Setelah sempat terbakar, 22 Mei lalu, kolong jalan tol yang didiami kurang lebih 500 gubug ini, kembali ludes terbakar pada, selasa (7/8), pukul 9.45. Banyak di antara korban yang tidak ada di tempat, saat kejadian. Akhirnya mayoritas harta benda di rumah tidak bisa diselamatkan.

Sepertihalnya Eli (47), warga asli Tanjung Priok yang sudah tak punya kampung halaman ini, saat kejadian tengah bekerja di pabrik garmen Manggadua. Mengetahui tempat tinggalnya musnah, ia gemetar. Nyaris pingsan. Tetapi, ia mengaku berusaha untuk bertahan. Ia masih ingat anak-anaknya yang selamat.

“Untung anak saya bisa nyelametin surat-surat dan ijazahnya. Biarlah semua habis asal ijazah anak-anak selamat. Insya Allah rezeki masih bisa dicari”, tutur Eli berusaha tegar.

Dalam banyak musibah bencana dan kebakaran, kebanyakan orang berpikir seperti Eli. Masih merasa beruntung jika nyawa masih di kandung badan dan kertas-kertas berharganya selamat. Orang seperti Eli meyakini, ijazah, misalnya, telah menjadi sebuah harapan. Semua boleh habis, tetapi harapan itu tak boleh mati, untuk menata kehidupan yang baru.

Tak seberuntung Eti, Wardi (41), hanya bisa menyelamatkan baju yang melekat di badannya. Lelaki asal Wonogiri yang sudah tujuh tahun menetap di kolong jalan tol itu, saat kejadian tengah kerja buruh di Kebunjeruk. Tatkala pulang, sepasang suami istri itu lunglai. Tidak ada yang tersisa. Nasib serupa juga dialami Susi (49), asal Demak yang bekerja sebagai pedagang sayur.

“Semua habis mas. Kerja dari jam tiga pagi nggak ada yang sisa sama sekali. Terus nyandi arep njaluk tulung (kemana mau minta tolong)”, kata Susi berkaca-kaca. Saat ini, bersama korban kebakaran lainnya, Susi tinggal di tenda-tenda darurat sekitar lokasi kebakaran.

Tugas yang Diberikan A ->
Ulangi secara persis bagian berita tentang kebakaran kolong jalan tol, mulai dari "Sepertihalnya Eli (47), warga" sampai dengan "kehidupan yang baru.".

Bahan yang Disediakan ->
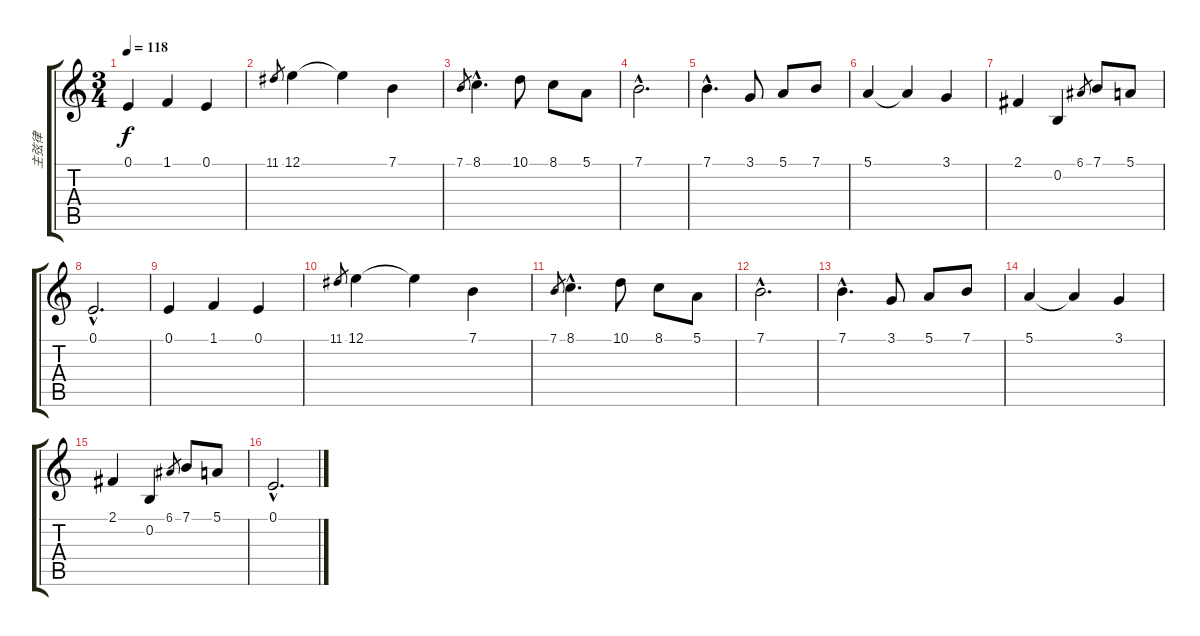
\track ("主弦律" "主弦律") {instrument voiceoohs}
\staff {score tabs}
\tuning (E4 B3 G3 D3 A2 E2) {hide}
\ts (3 4)
\tempo 118
\clef g2
\ks c
0.1.4{dy f} 1.1.4 0.1.4 |
11.1.8{gr} 12.1.4 12.1{t}.4 7.1.4 |
7.1.8{gr} 8.1{hac}.4{d} 10.1.8 8.1.8 5.1.8 |
7.1{hac}.2{d} |
7.1{hac}.4{d} 3.1.8 5.1.8 7.1.8 |
5.1.4 5.1{t}.4 3.1.4 |
2.1.4 0.2.4 6.1.8{gr} 7.1.8 5.1.8 |
0.1{hac}.2{d} |
0.1.4 1.1.4 0.1.4 |
11.1.8{gr} 12.1.4 12.1{t}.4 7.1.4 |
7.1.8{gr} 8.1{hac}.4{d} 10.1.8 8.1.8 5.1.8 |
7.1{hac}.2{d} |
7.1{hac}.4{d} 3.1.8 5.1.8 7.1.8 |
5.1.4 5.1{t}.4 3.1.4 |
2.1.4 0.2.4 6.1.8{gr} 7.1.8 5.1.8 |
0.1{hac}.2{d}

Tugas yang Diberikan B ->
Ambil dari entri di atas setiap baris yang memuat kata "track", lalu salin baris-baris tersebut tanpa perubahan.

Hasil Akhir A ->
Sepertihalnya Eli (47), warga asli Tanjung Priok yang sudah tak punya kampung halaman ini, saat kejadian tengah bekerja di pabrik garmen Manggadua. Mengetahui tempat tinggalnya musnah, ia gemetar. Nyaris pingsan. Tetapi, ia mengaku berusaha untuk bertahan. Ia masih ingat anak-anaknya yang selamat.

“Untung anak saya bisa nyelametin surat-surat dan ijazahnya. Biarlah semua habis asal ijazah anak-anak selamat. Insya Allah rezeki masih bisa dicari”, tutur Eli berusaha tegar.

Dalam banyak musibah bencana dan kebakaran, kebanyakan orang berpikir seperti Eli. Masih merasa beruntung jika nyawa masih di kandung badan dan kertas-kertas berharganya selamat. Orang seperti Eli meyakini, ijazah, misalnya, telah menjadi sebuah harapan. Semua boleh habis, tetapi harapan itu tak boleh mati, untuk menata kehidupan yang baru.

Hasil Akhir B ->
\track ("主弦律" "主弦律") {instrument voiceoohs}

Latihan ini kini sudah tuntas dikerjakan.